Applying Georgia law in a factually similar case, the Fifth Circuit Court of Appeals, in White v. Wright, 566 F2d 990 (5th Cir. 1978), held that because the plaintiff had not even attempted to serve the uninsured motorist carrier until almost five months after the statute of limitation had run, subsequent service on the carrier did not relate back to the date of filing the complaint against the individual defendant. Assuming without deciding that the amendment provisions of Code Ann. 81A-115 (c) apply where an insurance carrier is brought into an action by service of a second original, there is no suggestion that the provisions of that code section have been fulfilled in this case. The language of the statute is as follows: "An amendment changing the party against whom a claim is asserted relates back to the date of the original pleadings if the foregoing provisions are satisfied, and within the period provided by law for commencing the action against him, the party to be brought in by amendment (1) has received such notice of the institution of the action that he will not be prejudiced in maintaining his defense on the merits, and (2) knew or should have known that, but for a mistake concerning the identity of the proper party, the action would have been brought against him." From the trial court's order, it appears that the appellee herself was unaware that the defendant tortfeasor was uninsured until after the statute had run, and there is no evidence which would authorize a conclusion that the appellant knew or should have known more about the situation than she.

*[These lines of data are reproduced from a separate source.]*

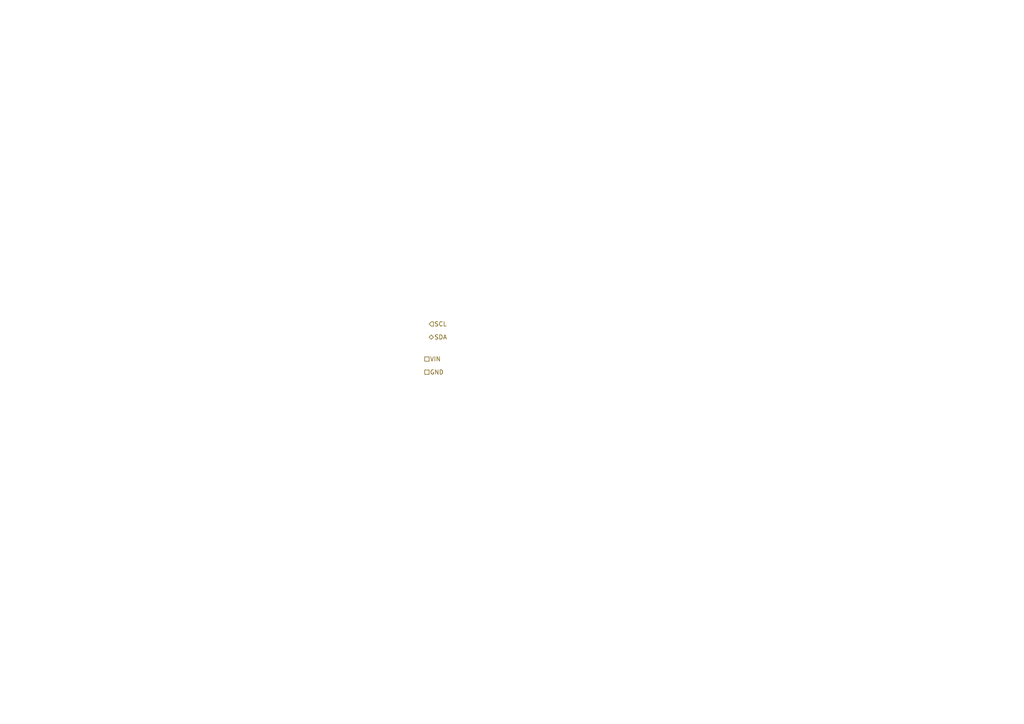
<source format=kicad_sch>
(kicad_sch
	(version 20231120)
	(generator "eeschema")
	(generator_version "8.0")
	(uuid "38e08cbf-95b2-4ded-a40e-23fa20fe9469")
	(paper "A4")
	(lib_symbols)
	(hierarchical_label "SCL"
		(shape input)
		(at 124.46 93.98 0)
		(fields_autoplaced yes)
		(effects
			(font
				(size 1.27 1.27)
			)
			(justify left)
		)
		(uuid "02bf8bf9-6b0f-47ed-bfd1-1af74bc55e00")
	)
	(hierarchical_label "GND"
		(shape passive)
		(at 123.19 107.95 0)
		(fields_autoplaced yes)
		(effects
			(font
				(size 1.27 1.27)
			)
			(justify left)
		)
		(uuid "08d3521d-18b9-4b57-ae1a-e388cb4563e7")
	)
	(hierarchical_label "VIN"
		(shape passive)
		(at 123.19 104.14 0)
		(fields_autoplaced yes)
		(effects
			(font
				(size 1.27 1.27)
			)
			(justify left)
		)
		(uuid "21f3e8f1-79b7-4770-9a86-78eed395f467")
	)
	(hierarchical_label "SDA"
		(shape bidirectional)
		(at 124.46 97.79 0)
		(fields_autoplaced yes)
		(effects
			(font
				(size 1.27 1.27)
			)
			(justify left)
		)
		(uuid "5fb54f9a-19bf-4ece-9095-184220bde220")
	)
)

</source>
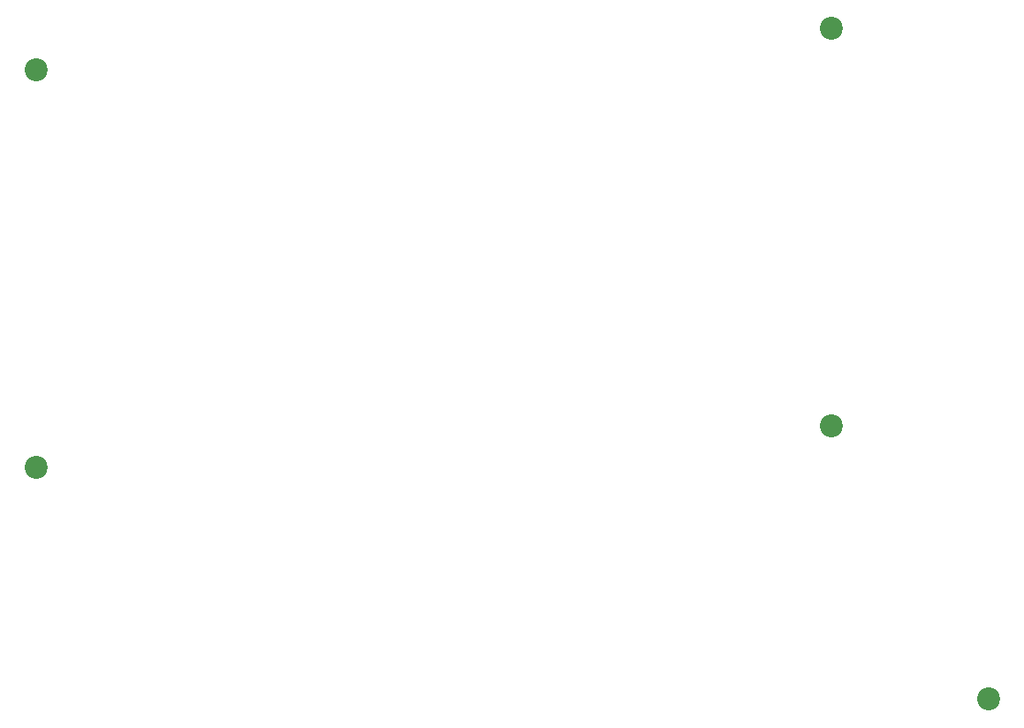
<source format=gbr>
%TF.GenerationSoftware,KiCad,Pcbnew,(5.1.9-0-10_14)*%
%TF.CreationDate,2021-09-05T15:49:40-05:00*%
%TF.ProjectId,wren-plain,7772656e-2d70-46c6-9169-6e2e6b696361,rev?*%
%TF.SameCoordinates,Original*%
%TF.FileFunction,Soldermask,Bot*%
%TF.FilePolarity,Negative*%
%FSLAX46Y46*%
G04 Gerber Fmt 4.6, Leading zero omitted, Abs format (unit mm)*
G04 Created by KiCad (PCBNEW (5.1.9-0-10_14)) date 2021-09-05 15:49:40*
%MOMM*%
%LPD*%
G01*
G04 APERTURE LIST*
%ADD10C,2.200000*%
G04 APERTURE END LIST*
D10*
%TO.C,H5*%
X134937500Y-84137500D03*
%TD*%
%TO.C,H4*%
X226212500Y-106362500D03*
%TD*%
%TO.C,H3*%
X211137500Y-42068750D03*
%TD*%
%TO.C,H2*%
X134937500Y-46037500D03*
%TD*%
%TO.C,H1*%
X211131250Y-80168750D03*
%TD*%
M02*

</source>
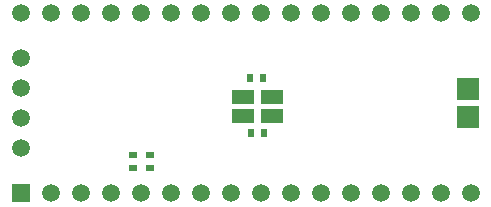
<source format=gbs>
G04 EAGLE Gerber RS-274X export*
G75*
%MOMM*%
%FSLAX34Y34*%
%LPD*%
%INSolder Mask bottom*%
%IPPOS*%
%AMOC8*
5,1,8,0,0,1.08239X$1,22.5*%
G01*
%ADD10R,0.600000X0.700000*%
%ADD11R,0.700000X0.600000*%
%ADD12R,1.500000X1.500000*%
%ADD13C,1.500000*%
%ADD14R,1.900000X1.900000*%
%ADD15R,1.900000X1.200000*%


D10*
X206590Y110490D03*
X217590Y110490D03*
X218860Y63500D03*
X207860Y63500D03*
D11*
X121920Y33870D03*
X121920Y44870D03*
X107950Y33870D03*
X107950Y44870D03*
D12*
X12700Y12700D03*
D13*
X38100Y12700D03*
X63500Y12700D03*
X88900Y12700D03*
X114300Y12700D03*
X139700Y12700D03*
X165100Y12700D03*
X190500Y12700D03*
X215900Y12700D03*
X241300Y12700D03*
X266700Y12700D03*
X292100Y12700D03*
X317500Y12700D03*
X342900Y12700D03*
X368300Y12700D03*
X393700Y12700D03*
X393700Y165100D03*
X368300Y165100D03*
X342900Y165100D03*
X317500Y165100D03*
X292100Y165100D03*
X266700Y165100D03*
X241300Y165100D03*
X215900Y165100D03*
X190500Y165100D03*
X165100Y165100D03*
X139700Y165100D03*
X114300Y165100D03*
X88900Y165100D03*
X63500Y165100D03*
X38100Y165100D03*
X12700Y165100D03*
D14*
X391160Y76900D03*
X391160Y100900D03*
D13*
X12700Y127000D03*
X12700Y101600D03*
X12700Y76200D03*
X12700Y50800D03*
D15*
X200760Y94360D03*
X225960Y94360D03*
X225960Y78360D03*
X200760Y78360D03*
M02*

</source>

The appellant was entitled to plead the bar of the statute of limitation as a defense. Accord Moulden Supply Co. v. Rojas, 135 Ga. App. 229 (217 SE2d 468) (1975); White v. Wright, supra.
2. We next consider the trial court's ruling that the appellee's cause of action did not arise until she crossed the "serious injury" threshold requirement of medical expenses exceeding $500. See Code Ann. 56-3410b and 56-3402b (j). Assuming arguendo that the $500 "no-fault" threshold is applicable to uninsured motorist claims, we hold that it does not affect the date on which the cause of action arises. A contrary ruling would effectively repeal that statute of limitation in automobile accident cases, or would at least give the plaintiff inordinate flexibility in determining when the cause of action arose. The appellee's cause of action arose on the date of the collision in which her injuries were sustained. See Everhart v. Rich's, Inc., 229 Ga. 798 (2) (194 SE2d 425) (1972); Carroll County Gas Co. v. Parker, 126 Ga. App. 27 (1) (189 SE2d 913) (1972); Dowling v. Lester, 74 Ga. App. 290 (2) (39 SE2d 576) (1946).
Richard A. Brown, Jr., for appellant.